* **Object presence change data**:

==================================================

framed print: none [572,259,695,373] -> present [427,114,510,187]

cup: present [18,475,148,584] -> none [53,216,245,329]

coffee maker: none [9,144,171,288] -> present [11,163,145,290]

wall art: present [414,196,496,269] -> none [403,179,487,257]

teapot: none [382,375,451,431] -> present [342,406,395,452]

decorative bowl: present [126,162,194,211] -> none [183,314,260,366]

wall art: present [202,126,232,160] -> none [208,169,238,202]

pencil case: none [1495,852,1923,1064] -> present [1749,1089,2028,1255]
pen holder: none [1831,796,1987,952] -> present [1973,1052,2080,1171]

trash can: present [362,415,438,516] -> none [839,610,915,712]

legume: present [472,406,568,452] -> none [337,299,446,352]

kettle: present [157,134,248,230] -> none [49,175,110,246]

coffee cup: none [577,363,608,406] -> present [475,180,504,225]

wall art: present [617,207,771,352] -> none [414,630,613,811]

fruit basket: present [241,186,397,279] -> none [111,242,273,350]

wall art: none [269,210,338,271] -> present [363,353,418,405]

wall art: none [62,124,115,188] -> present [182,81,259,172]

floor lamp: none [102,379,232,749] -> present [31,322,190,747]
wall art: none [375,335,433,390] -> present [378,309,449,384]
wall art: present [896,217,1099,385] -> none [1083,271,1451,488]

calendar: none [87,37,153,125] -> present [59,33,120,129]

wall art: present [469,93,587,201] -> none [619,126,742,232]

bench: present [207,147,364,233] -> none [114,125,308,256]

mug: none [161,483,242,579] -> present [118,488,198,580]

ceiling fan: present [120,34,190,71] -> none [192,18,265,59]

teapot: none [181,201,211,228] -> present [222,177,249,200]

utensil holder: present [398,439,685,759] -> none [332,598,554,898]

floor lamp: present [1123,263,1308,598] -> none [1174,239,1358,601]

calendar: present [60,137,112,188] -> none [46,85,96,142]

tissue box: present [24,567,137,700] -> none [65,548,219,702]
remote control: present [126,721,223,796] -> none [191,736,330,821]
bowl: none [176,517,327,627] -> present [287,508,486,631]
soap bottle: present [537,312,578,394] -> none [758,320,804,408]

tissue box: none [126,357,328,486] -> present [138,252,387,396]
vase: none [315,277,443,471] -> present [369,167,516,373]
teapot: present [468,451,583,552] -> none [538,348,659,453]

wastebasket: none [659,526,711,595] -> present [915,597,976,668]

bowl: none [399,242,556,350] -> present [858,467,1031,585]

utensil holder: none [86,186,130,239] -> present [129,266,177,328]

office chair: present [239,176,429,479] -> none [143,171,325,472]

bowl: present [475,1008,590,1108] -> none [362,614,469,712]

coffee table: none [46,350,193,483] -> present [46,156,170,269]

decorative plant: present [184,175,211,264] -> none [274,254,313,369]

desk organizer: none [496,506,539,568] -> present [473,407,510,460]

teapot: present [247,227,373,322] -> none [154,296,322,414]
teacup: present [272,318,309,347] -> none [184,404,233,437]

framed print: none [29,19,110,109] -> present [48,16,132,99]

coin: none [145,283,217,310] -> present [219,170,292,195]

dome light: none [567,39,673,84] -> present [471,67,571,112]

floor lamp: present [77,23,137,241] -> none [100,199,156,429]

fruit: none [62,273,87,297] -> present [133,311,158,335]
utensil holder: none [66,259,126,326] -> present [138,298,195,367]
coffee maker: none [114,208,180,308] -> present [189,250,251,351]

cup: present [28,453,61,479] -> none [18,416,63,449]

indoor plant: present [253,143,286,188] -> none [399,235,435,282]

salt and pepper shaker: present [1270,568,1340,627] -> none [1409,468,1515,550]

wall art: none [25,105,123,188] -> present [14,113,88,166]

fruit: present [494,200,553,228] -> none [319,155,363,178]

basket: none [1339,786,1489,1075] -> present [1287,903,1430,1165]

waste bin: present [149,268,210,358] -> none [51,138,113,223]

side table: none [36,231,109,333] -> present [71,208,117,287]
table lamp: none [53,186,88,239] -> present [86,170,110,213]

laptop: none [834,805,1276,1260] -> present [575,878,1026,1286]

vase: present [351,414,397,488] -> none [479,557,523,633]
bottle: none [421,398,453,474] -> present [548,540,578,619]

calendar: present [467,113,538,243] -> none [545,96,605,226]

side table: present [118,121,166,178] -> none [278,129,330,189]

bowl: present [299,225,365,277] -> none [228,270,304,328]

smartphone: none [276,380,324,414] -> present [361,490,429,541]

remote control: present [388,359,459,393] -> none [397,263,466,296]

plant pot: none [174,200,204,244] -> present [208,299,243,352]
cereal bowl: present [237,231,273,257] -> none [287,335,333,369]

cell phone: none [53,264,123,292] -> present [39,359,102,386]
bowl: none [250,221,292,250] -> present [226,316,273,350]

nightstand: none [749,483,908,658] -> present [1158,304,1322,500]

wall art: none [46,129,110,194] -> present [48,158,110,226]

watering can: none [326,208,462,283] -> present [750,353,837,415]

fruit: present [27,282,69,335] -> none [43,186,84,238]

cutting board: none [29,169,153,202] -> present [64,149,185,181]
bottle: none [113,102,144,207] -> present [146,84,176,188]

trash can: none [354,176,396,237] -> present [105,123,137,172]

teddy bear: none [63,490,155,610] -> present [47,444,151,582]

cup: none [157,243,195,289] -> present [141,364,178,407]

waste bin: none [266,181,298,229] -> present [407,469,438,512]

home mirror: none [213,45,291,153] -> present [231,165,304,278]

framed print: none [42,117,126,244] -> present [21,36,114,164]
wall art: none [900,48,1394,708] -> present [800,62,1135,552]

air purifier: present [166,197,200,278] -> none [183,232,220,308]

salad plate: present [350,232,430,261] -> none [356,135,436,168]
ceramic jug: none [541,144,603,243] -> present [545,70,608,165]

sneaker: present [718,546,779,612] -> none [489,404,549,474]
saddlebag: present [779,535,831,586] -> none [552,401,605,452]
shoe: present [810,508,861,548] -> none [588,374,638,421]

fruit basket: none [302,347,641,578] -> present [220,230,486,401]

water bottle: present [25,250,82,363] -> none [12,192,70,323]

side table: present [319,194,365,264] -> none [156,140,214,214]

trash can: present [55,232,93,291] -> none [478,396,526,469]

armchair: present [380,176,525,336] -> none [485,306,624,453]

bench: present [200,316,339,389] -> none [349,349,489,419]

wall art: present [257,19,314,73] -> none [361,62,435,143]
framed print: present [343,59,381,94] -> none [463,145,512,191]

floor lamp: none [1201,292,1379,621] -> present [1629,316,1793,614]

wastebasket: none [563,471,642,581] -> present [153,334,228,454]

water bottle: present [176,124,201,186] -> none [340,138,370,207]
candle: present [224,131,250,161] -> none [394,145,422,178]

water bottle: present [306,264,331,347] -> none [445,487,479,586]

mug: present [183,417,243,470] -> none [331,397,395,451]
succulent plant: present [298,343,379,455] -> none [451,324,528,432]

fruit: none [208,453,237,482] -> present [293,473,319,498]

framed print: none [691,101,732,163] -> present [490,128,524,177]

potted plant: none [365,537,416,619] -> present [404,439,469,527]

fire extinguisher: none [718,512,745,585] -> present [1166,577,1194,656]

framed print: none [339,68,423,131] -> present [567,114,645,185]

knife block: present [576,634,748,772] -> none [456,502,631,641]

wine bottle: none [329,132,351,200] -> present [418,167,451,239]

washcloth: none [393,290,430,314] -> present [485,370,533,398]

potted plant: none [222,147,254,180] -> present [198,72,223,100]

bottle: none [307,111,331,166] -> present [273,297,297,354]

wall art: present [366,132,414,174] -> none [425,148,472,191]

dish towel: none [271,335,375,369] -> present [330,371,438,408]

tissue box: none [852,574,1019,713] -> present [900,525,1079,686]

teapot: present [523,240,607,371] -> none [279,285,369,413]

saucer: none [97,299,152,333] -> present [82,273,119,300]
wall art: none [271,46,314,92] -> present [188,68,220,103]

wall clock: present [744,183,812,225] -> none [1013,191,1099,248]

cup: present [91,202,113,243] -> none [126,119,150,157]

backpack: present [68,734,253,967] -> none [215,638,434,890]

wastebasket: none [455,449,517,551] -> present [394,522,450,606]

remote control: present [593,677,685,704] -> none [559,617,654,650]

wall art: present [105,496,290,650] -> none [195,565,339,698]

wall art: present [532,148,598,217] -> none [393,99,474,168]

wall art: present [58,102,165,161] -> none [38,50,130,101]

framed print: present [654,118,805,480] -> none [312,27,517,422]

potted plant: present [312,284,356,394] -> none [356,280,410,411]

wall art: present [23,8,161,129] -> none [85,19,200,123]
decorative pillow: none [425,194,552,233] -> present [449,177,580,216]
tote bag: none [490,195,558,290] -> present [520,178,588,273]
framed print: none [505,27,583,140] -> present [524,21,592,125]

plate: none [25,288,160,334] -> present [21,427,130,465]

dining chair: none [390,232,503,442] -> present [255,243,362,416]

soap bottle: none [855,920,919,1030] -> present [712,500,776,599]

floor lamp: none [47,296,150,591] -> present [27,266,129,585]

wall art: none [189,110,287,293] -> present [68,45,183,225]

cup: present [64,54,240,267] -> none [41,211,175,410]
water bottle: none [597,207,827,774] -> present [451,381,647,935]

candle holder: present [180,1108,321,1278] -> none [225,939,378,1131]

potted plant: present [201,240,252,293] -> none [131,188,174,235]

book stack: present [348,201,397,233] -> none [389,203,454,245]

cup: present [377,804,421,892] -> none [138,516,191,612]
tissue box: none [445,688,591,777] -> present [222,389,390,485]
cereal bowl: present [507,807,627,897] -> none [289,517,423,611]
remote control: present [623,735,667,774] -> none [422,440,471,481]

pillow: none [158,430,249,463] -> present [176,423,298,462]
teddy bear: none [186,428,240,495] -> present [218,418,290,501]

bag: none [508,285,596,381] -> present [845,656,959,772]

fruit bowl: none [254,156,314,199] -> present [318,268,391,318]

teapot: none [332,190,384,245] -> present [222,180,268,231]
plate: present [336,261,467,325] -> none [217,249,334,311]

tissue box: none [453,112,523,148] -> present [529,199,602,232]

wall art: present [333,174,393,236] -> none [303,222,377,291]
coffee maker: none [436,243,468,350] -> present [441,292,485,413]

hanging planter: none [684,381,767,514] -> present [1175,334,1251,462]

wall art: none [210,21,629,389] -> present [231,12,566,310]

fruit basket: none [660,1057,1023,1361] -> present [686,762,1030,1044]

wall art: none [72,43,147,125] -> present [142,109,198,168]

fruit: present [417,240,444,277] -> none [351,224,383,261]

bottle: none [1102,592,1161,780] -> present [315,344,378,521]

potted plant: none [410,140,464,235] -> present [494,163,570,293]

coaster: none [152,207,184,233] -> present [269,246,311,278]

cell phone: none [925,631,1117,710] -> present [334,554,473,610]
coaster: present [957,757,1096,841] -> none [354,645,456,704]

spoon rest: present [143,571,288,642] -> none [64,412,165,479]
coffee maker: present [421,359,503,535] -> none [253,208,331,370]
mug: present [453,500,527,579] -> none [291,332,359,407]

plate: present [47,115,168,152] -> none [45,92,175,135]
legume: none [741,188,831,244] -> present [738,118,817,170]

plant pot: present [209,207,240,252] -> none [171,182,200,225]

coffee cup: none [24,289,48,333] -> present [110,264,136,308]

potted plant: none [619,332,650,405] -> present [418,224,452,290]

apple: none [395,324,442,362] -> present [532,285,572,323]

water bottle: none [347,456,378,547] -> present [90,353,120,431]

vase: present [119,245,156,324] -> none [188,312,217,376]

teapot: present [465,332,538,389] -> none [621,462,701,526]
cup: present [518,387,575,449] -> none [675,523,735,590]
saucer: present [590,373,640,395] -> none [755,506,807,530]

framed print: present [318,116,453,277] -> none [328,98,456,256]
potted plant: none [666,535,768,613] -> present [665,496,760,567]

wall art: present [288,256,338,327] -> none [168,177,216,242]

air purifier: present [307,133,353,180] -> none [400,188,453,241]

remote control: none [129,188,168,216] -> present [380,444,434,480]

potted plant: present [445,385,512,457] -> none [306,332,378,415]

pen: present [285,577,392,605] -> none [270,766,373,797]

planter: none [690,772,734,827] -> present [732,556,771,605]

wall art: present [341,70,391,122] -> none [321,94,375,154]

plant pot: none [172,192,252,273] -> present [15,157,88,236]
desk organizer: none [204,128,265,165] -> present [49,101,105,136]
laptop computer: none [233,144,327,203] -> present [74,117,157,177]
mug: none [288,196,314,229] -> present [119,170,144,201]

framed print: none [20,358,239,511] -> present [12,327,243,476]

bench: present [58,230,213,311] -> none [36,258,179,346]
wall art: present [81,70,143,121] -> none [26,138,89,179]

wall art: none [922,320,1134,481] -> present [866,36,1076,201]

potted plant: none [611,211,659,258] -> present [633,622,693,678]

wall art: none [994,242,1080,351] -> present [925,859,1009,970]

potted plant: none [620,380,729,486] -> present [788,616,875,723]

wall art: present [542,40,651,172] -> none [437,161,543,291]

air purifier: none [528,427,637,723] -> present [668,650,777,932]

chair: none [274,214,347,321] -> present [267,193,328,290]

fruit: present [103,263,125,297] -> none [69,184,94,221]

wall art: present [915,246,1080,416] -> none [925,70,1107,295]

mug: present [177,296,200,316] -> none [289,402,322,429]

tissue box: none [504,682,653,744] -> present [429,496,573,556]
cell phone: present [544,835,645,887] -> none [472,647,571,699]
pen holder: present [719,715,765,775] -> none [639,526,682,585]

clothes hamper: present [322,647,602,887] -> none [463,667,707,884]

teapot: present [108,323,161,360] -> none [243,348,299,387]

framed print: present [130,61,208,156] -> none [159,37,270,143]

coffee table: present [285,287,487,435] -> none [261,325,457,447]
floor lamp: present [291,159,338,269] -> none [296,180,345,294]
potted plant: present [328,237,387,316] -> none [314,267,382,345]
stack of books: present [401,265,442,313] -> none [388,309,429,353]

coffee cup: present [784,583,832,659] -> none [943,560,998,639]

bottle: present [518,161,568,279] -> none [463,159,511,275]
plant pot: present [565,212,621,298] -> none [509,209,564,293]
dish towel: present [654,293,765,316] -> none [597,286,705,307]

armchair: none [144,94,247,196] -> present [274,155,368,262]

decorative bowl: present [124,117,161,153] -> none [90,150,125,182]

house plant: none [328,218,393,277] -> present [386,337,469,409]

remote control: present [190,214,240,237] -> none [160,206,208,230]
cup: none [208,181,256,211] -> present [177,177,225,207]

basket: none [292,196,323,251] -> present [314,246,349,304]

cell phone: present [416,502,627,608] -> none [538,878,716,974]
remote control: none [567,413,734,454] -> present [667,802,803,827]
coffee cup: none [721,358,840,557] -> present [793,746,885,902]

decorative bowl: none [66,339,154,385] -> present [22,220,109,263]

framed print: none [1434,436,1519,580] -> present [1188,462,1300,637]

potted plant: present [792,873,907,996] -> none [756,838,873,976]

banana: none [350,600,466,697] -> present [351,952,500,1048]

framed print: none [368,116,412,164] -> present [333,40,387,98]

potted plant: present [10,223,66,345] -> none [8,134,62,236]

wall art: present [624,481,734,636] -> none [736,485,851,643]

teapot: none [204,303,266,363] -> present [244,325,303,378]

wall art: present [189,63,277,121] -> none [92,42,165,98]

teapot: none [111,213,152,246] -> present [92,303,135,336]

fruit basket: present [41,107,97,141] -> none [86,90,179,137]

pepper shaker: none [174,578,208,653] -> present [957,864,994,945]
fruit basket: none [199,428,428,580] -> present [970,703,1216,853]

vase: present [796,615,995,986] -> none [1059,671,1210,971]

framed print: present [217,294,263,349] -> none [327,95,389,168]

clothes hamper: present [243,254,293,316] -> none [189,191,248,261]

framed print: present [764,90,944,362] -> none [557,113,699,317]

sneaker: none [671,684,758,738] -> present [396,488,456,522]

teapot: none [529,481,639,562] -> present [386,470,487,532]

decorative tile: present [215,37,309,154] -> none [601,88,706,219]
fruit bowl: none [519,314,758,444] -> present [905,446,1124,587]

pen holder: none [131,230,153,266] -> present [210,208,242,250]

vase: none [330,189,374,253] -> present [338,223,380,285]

==================================================

* **What this task involves**: For the lines above, output exactly those from the line containing "mug: present [183,417,243,470]" through the line containing "framed print: none [339,68,423,131]", and skip the others.

* **Answer section**:
mug: present [183,417,243,470] -> none [331,397,395,451]
succulent plant: present [298,343,379,455] -> none [451,324,528,432]

fruit: none [208,453,237,482] -> present [293,473,319,498]

framed print: none [691,101,732,163] -> present [490,128,524,177]

potted plant: none [365,537,416,619] -> present [404,439,469,527]

fire extinguisher: none [718,512,745,585] -> present [1166,577,1194,656]

framed print: none [339,68,423,131] -> present [567,114,645,185]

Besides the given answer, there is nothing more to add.